Today is e 3rd of September. Here I sit on my bed next to Mathias at
6.03am. His breathing is loud n labored. It sounds cluttered with phlegm. His catheter is once again clogged. Would need to flush it once again later after giving a call to his nurses.
I feel very scared. I know that this is e toughest journey I have ever made so far. Not one I would have chosen for myself. But if this is what God has planned for me, I will walk through it n become a stronger person.
In 2004, 3rd of September, amazingly I was also losing someone who meant so much to me. I am surprised that it's happening around e same time. But looking back now, that cannot even compare with e loss now. I know that God will guide me through this just like e last time. I thought i wouldn't make it through then but I did. I became a much better person and one who knew my emotions n myself better. I am so much happier with my husband now then I would have had with that person. But of course i didn't know it then. It was a blessing in disguise. If not for what happened, I wouldn't have been strong enough to go through this experience with Mathias. I am blessed.
It's horrible having to watch my baby suffer like that n knowing that I am losing him. Yes, I do not like losing him. It's scaring me like hell. I do not know literally how i will cope without him with me anymore. After dedicating my entire life to him, e loss n despair will be horrendous. But I also know I need to let him go cause he has fought so long already n he has fought strongly n well for so long. I am proud of Mathias. He has been so brave n strong. I cannot keep him with me for my own selfish reasons. He can do so much more in heaven. Run, laugh, walk, giggle, talk. All that he can't do on earth, he will be able to do in heaven. He is suffering so much already and it's more then enough already.

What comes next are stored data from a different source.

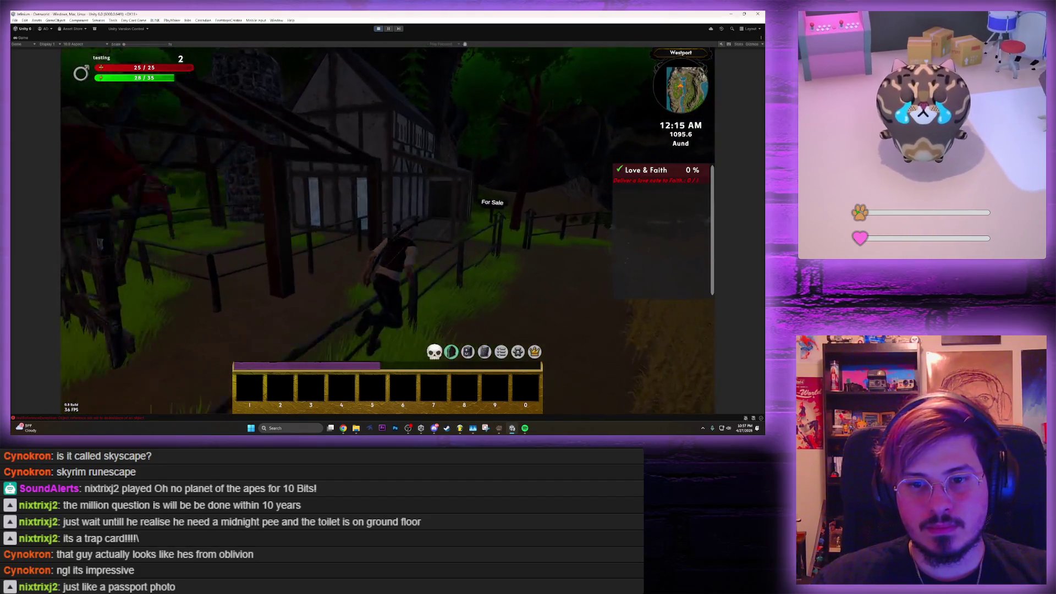
pyautogui.press('w')
pyautogui.press('w')
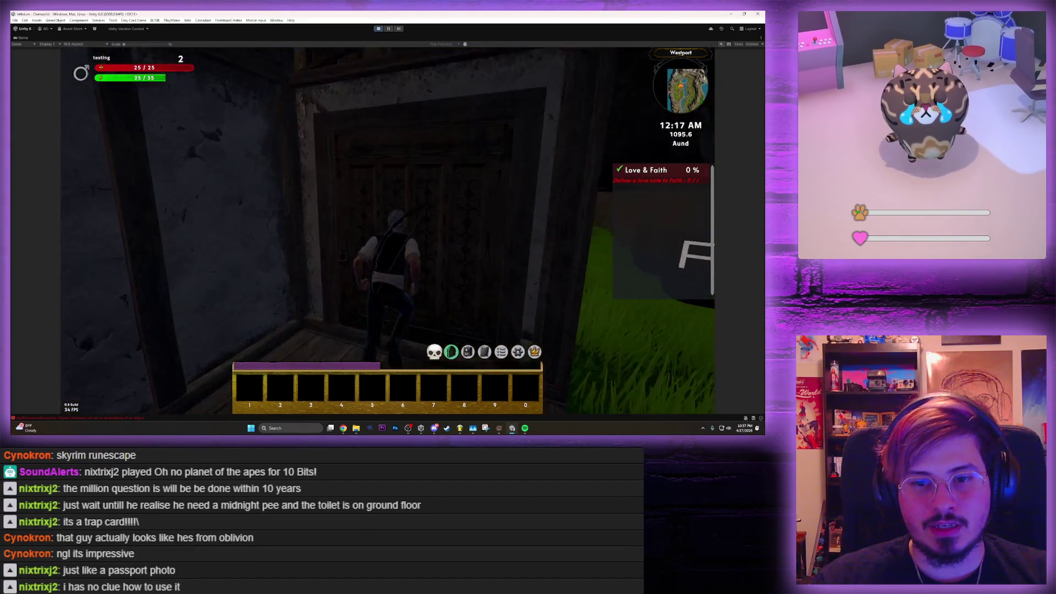
# Talk to Rusty, then run out, jump the fence and follow the village path
pyautogui.press('e')
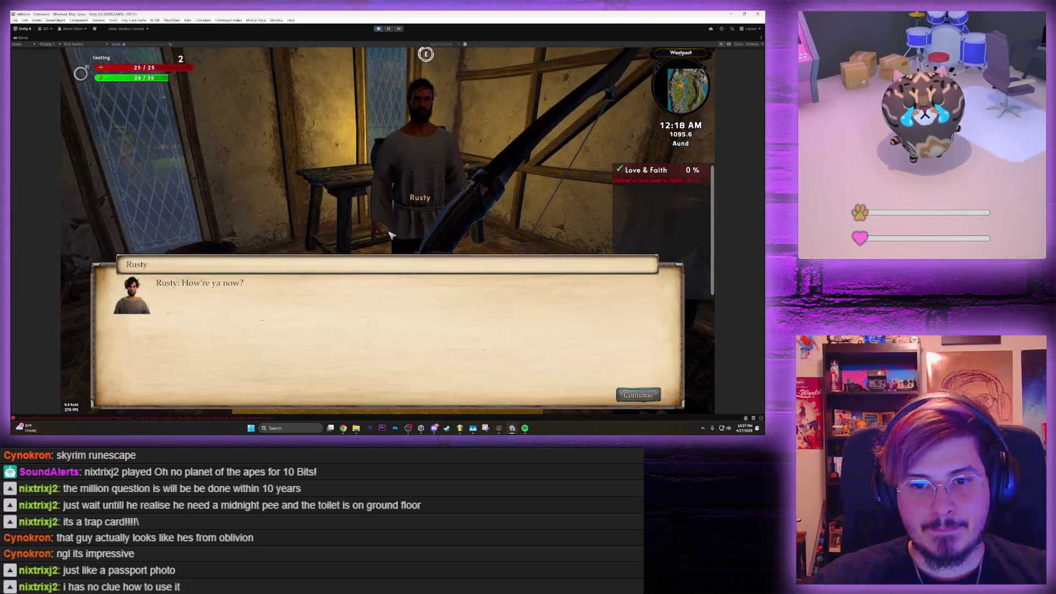
pyautogui.press('Escape')
pyautogui.press('w')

I know that some people may not understand e rational behind my husband's n my decision with caring for Mathias at home instead of e hospital. I do not expect them to understand nor agree with our decision. We know that Mathias is happier being at home then e hospital and what we want for him now is for him to be as comfortable as possible. We will give him e same care that he will receive in a hospital. There's nothing more that they can do that cannot be done at home. Yes i can send him for test n probes, but even if we do find out e causes, r we going to put him through an operation when it would not be curing him of the main problem. Menkes is not curable.

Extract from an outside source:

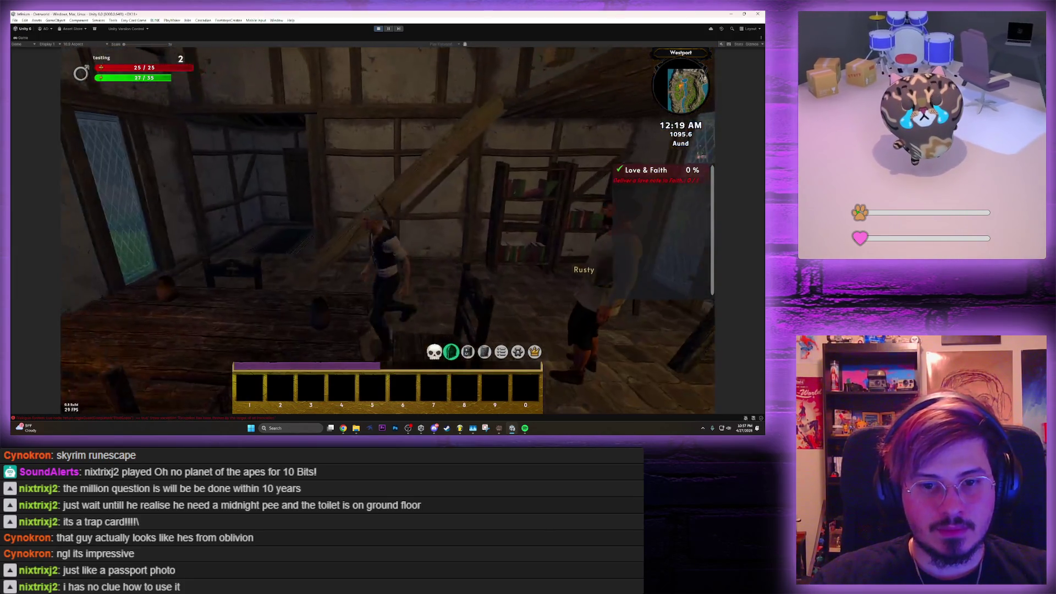
pyautogui.press('w')
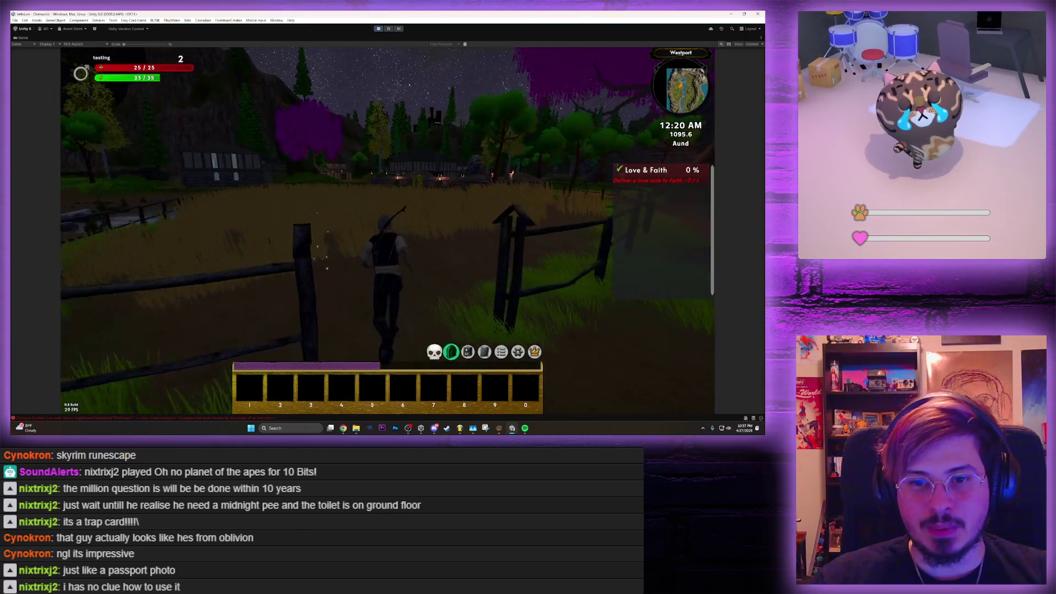
pyautogui.press('w')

I can put him on all sorts of machines to prolong his life, but would that really be for e best. Yes, i will prolong his life but at e expense of him suffering and that is not what I want for him. I just want for him to have great memories with us and to leave when it's time. It has been a precious 3 years. I would never trade anything for it. I love my son, illness n all. I do not regret having him nor giving him my all. I regret having no tool to cure him.
Life will be hard after he is gone but we have created so many beautiful memories together. I will always remember him n carry him in my heart. He will forever be my baby!